In this timely talk based upon my award-winning book Reimagining Collaboration, I explain the massive communication and collaboration opportunity that COVID-19 presents to organizations—if they’re willing to embrace new tools and a new mind-set.
When it comes to remote work, Covid-19 didn’t change anything; it only accelerated changes that were already taking place.
When offices closed and people started wearing masks, relatively few organizations were able to continue without significant interruption. Indeed, Basecamp and Automattic were the exceptions that proved the rule. Most were wholly unprepared for the massive changes that they had to face:
- They relied upon email for internal “collaboration”
- They continued to rely upon legacy business processes and mind-sets
- They hadn’t built up a remote-first muscle memory
Most still haven’t—and that’s a big deal. The future of work will be a hybrid one.
What Attendees Will Learn
In this talk, I provide the context to understand the problem. After setting the table, I’ll offer meaningful solutions about how organizations can turn this crisis into the massive opportunity that it is. Specifically, by embracing the Hub-Spoke Model of Collaboration, they can:
- Make employees vastly more productive.
- Unleash the power of their software in a way that they currently are not.
- Create powerful knowledge repositories.

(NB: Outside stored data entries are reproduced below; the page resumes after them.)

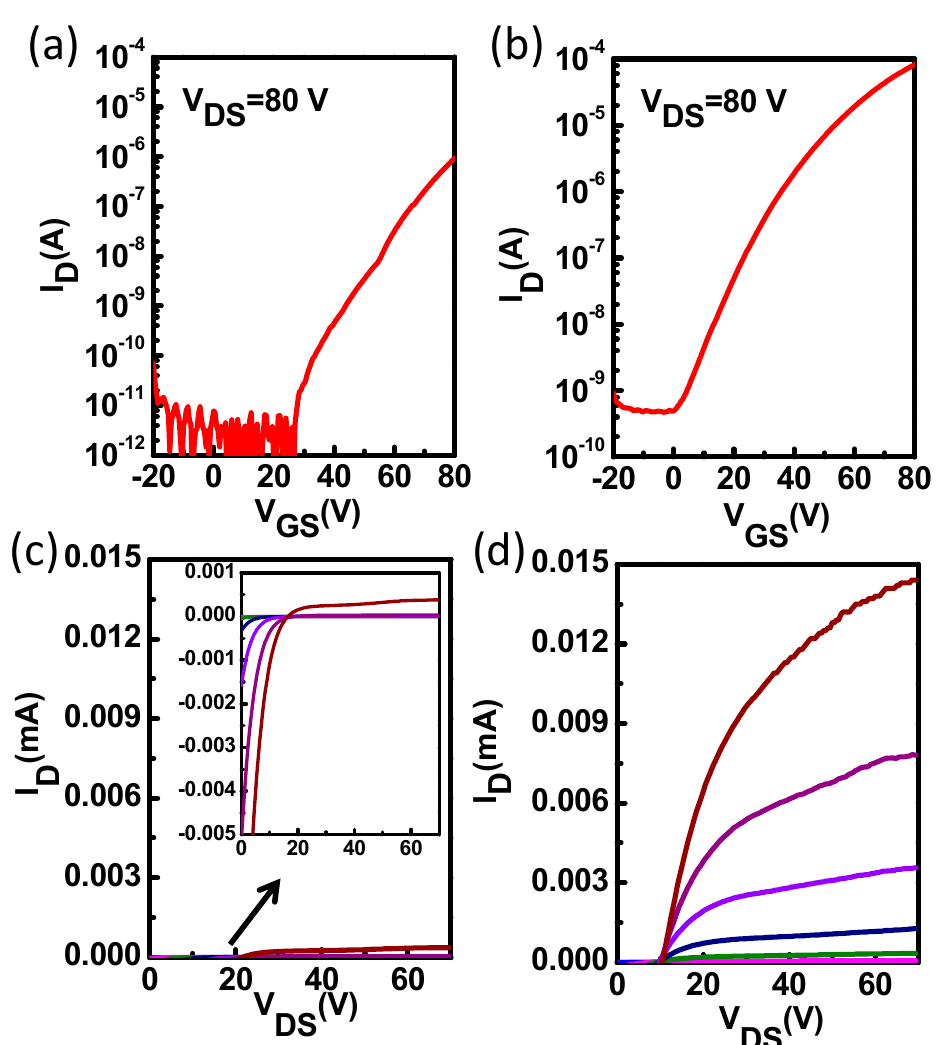
Figure 6. Transfer and output characteristics of the pristine ZnO TFTs ( a , c ) and the ZnO TFTs with PCBA interfacial modification layers ( b , d ) with Ag electrode. Table 2. The electrical characteristics of the pristine ZnO TFTs and the ZnO TFTs with PCBA interfacial modification layers with Ag electrode.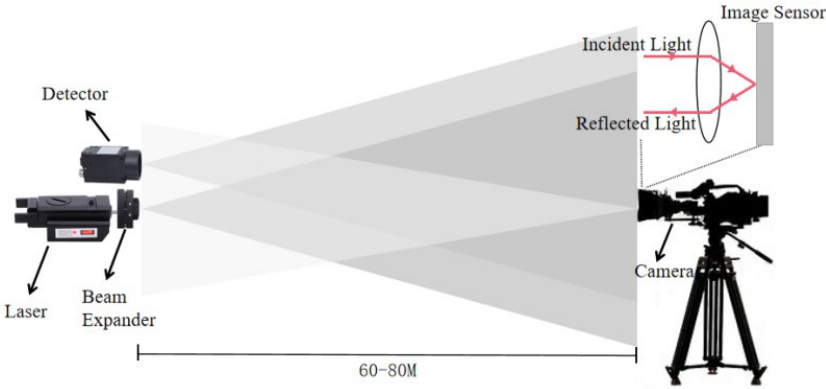
Figure 1. The data acquisition process of photoelectric target laser active imaging detection system. During image acquisition, the laser and detector were controlled by synchronous triggers. The detector acquired images every time the laser changed its operating state, and the detector’s operating frequency was twice that of the laser, ensuring smooth acquisition of active and passive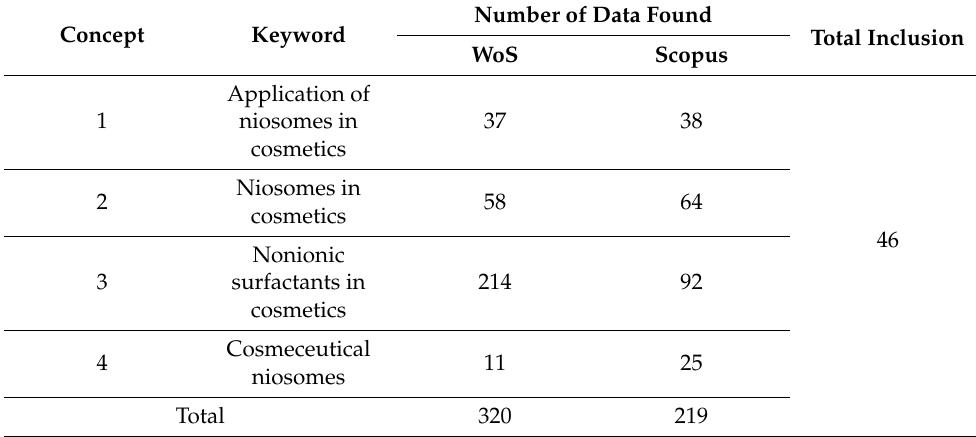
Table 3. Database search, keywords used, number of data found, and number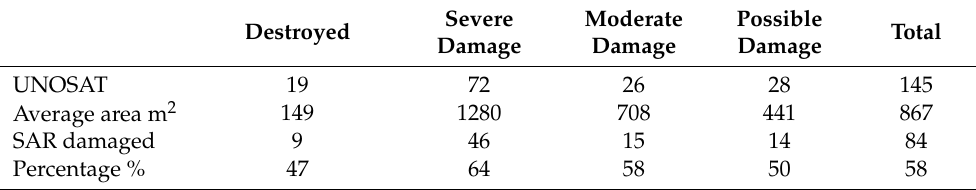
Figure 9. The comparison of the Sentinel-1 SAR intensity-based results with the UNOSAT’s building damage assessment report. Table 3. The statistics of UNOSAT damage levels and SAR intensity-based damaged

- Reduce employee burnout.
- Transform existing business processes.
- Build the foundation for future machine-learning and AI enhancements.
- And more.
Here are a few of the webinars that I’ve held on this essential subject. Go nuts.
Notes on Adjacent Topics
I’ll be giving this talk remotely for the time being for the foreseeable future—using the very tools that I describe in the book. Also, organizations have hired me to talk about technology and work-related issues. Case in point: I recently addressed 600 people at Hubilo SUBMERGE on how the intelligent use of workplace tech can help ameliorate employee burnout. I suspect that this trend will continue in 2022 and beyond.